Besides, he was talking on Monday from a reception room of William Beaumont Hospital here outside Detroit, where Calipari and nine other top college coaches (Tom Izzo, John Beilein, Bob Huggins, Roy Williams, Sean Miller and so on) came to be part of the "Coaches Beat Cancer" golf outing run by Kampe, the respected Oakland University coach. It raised $162,000. Perspective was everywhere.

"Greg is such a good friend," said Calipari, who was so committed to the cause he golfed for essentially the first time since having hip replacement surgery a couple years back. At the hospital he even met a young patient who told him he wanted to get healthy and become his manager at UK one day.

"It's neat," he said. "This is just a really good thing."
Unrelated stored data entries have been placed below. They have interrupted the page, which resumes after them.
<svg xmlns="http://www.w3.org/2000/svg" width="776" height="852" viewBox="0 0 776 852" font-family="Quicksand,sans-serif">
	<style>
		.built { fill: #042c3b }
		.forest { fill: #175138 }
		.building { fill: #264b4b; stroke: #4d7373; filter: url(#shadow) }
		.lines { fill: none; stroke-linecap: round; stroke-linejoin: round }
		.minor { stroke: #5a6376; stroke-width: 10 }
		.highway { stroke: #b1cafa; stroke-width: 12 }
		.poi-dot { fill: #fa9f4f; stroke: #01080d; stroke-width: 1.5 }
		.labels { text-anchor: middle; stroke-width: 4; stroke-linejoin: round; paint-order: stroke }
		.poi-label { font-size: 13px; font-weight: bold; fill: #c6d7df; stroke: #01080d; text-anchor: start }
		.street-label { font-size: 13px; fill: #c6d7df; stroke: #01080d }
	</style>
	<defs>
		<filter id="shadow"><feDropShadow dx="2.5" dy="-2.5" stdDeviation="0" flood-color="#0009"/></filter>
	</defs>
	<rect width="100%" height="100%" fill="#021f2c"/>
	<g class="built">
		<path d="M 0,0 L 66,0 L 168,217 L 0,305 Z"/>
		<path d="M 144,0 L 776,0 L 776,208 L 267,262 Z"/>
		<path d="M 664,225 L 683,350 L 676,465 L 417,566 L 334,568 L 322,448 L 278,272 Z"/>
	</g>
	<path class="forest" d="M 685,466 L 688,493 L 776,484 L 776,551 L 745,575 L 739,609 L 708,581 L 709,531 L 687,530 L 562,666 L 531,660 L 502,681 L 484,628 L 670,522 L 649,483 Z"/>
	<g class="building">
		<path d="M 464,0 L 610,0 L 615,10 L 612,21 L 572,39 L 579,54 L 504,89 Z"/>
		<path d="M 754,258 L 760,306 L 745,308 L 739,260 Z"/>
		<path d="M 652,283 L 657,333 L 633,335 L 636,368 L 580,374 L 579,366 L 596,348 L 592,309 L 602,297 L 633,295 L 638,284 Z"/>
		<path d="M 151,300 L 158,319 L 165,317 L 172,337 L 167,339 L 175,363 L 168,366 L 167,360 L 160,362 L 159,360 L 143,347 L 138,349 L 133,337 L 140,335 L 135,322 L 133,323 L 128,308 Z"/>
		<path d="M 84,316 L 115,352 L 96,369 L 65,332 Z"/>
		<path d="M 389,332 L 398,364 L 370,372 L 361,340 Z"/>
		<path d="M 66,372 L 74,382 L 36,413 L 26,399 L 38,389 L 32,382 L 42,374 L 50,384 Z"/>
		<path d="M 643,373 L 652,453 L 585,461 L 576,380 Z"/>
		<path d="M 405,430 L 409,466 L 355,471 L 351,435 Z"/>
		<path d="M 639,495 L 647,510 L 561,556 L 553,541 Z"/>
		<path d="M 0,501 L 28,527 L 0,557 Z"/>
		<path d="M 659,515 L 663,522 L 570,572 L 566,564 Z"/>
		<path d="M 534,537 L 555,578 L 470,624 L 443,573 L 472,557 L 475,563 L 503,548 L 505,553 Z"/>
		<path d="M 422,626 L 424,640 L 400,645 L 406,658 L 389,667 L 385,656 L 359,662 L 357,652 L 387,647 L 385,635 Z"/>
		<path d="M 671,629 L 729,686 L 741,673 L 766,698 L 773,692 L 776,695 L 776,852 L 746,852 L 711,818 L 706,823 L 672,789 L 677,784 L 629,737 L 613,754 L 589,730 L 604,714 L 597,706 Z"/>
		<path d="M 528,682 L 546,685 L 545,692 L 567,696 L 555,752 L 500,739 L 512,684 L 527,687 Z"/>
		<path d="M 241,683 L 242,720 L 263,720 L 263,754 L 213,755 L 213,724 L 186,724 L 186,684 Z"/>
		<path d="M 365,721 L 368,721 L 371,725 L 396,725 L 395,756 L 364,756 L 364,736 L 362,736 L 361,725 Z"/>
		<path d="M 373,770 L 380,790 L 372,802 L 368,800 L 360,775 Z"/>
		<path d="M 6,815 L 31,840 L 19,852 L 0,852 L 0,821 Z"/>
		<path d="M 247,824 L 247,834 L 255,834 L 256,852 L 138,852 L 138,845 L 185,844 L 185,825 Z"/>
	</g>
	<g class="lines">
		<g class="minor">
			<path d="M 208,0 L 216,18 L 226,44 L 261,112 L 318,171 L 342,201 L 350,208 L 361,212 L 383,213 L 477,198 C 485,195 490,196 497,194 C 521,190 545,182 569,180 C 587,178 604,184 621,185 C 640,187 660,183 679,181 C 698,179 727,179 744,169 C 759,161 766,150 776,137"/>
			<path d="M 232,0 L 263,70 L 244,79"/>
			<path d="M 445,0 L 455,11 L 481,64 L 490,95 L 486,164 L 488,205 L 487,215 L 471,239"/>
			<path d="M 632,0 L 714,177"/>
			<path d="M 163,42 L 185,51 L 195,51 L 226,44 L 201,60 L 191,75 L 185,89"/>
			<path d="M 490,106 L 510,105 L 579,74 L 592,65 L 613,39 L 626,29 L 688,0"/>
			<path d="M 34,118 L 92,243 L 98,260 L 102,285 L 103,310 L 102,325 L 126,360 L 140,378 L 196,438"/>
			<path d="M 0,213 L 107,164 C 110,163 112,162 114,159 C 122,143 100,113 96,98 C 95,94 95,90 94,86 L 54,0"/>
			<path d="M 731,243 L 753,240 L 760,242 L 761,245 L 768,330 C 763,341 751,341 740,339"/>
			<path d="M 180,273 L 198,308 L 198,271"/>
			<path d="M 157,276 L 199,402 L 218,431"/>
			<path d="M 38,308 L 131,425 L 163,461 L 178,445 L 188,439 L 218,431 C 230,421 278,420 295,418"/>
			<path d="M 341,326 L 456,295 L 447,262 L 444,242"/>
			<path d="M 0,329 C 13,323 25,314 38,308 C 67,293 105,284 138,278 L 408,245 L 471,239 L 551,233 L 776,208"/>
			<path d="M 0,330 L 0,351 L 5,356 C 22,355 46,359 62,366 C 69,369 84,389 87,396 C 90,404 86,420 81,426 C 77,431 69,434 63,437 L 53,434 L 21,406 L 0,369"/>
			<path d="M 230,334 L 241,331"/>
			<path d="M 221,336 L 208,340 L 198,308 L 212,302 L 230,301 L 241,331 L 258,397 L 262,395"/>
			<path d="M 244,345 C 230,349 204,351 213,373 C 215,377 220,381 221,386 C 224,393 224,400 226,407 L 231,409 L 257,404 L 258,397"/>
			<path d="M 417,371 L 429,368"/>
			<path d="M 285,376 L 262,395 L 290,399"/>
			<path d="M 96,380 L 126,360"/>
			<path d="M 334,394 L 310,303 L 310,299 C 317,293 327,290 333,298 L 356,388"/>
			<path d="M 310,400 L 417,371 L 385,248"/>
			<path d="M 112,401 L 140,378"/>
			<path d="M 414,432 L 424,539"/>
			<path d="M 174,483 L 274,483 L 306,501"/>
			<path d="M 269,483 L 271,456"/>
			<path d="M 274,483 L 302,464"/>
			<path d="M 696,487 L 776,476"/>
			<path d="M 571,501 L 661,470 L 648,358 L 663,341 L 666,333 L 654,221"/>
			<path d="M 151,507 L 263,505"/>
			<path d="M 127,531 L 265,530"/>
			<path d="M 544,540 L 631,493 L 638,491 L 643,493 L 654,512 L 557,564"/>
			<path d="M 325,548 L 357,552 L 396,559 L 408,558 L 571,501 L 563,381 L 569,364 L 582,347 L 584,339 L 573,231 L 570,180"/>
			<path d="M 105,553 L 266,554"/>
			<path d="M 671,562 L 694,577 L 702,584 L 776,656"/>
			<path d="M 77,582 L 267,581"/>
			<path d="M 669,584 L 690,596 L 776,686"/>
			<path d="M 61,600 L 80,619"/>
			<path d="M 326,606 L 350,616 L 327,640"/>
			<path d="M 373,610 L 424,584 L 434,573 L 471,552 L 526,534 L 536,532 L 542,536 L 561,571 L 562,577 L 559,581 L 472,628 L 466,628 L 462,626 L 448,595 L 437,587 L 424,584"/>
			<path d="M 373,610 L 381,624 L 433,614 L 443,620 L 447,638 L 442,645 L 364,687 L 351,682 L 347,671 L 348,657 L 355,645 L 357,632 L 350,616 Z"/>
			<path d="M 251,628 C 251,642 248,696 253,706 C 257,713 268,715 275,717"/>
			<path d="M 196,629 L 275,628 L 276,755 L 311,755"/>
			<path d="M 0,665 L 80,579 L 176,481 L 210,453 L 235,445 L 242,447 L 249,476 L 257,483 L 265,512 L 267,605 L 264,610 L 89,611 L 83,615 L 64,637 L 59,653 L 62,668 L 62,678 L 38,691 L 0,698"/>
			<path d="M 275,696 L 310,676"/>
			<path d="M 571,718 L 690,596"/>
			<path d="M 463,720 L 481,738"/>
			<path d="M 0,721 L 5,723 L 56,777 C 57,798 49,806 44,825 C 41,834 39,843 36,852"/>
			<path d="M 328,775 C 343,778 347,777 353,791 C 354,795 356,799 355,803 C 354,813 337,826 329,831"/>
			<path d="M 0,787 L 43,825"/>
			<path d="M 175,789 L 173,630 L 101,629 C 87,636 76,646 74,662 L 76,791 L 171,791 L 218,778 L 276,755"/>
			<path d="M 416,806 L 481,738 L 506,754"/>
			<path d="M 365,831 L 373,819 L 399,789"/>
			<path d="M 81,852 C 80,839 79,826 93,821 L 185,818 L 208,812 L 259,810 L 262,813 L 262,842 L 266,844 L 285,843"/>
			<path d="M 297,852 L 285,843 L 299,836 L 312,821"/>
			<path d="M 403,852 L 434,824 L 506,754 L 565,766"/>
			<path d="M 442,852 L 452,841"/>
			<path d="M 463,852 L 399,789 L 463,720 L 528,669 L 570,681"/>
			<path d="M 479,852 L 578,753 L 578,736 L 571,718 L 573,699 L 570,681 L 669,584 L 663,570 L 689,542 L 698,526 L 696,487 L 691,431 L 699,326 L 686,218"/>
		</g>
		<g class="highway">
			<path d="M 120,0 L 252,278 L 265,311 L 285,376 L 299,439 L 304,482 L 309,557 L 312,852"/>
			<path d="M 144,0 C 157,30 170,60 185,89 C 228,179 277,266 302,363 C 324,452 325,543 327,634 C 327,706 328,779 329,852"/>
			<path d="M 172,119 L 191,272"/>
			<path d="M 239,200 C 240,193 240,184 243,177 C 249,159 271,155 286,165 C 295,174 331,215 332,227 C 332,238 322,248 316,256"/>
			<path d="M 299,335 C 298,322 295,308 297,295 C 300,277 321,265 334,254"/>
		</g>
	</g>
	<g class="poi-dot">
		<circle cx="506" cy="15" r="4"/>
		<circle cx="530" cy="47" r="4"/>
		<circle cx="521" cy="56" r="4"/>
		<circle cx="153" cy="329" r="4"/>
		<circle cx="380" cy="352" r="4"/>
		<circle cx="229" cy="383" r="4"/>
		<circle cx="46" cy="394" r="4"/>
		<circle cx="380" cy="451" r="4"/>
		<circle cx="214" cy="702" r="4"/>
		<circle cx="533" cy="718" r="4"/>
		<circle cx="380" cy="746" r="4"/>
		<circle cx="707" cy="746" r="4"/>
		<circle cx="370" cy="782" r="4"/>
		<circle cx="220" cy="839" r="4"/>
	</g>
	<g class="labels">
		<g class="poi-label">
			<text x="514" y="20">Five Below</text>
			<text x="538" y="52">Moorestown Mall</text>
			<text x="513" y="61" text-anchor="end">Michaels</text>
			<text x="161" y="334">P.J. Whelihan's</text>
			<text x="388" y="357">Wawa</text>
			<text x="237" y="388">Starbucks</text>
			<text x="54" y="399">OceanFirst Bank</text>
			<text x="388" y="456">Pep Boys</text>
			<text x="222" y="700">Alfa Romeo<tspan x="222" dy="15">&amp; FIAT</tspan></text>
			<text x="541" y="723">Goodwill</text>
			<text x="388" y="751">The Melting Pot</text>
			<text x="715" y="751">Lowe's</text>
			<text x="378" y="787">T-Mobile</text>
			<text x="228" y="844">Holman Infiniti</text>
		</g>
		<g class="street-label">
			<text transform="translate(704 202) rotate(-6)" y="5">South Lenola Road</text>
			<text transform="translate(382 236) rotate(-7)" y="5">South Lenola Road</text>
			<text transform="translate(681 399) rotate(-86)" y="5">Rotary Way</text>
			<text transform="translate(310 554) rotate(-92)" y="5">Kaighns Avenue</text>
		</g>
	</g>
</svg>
Calipari grew up in a blue-collar household outside Pittsburgh, so he rarely needs a reminder of how good he has it. With his personality, he doesn't ever expect anyone to feel bad for him, which is why the fact some people do has been so significant.

It's why you could sense this kind of stuff, this charity work, wasn't just about fulfilling some obligation. He was also getting something back here.

This is just an undeniable strange spring in the man's life.

The team he rejected has a shot at the NBA title. The team he stuck with put together one of the most iconic seasons in recent college history, yet, in the end, there are pizza guys offering hugs of condolence.

When has anyone in basketball gone through that?

"No regrets," Calipari promised. "I'll be watching. But regrets? No. None. …I'm a guy that's usually looking through the front window."

Another season in Lexington will come. Maybe not a day too soon for John Calipari.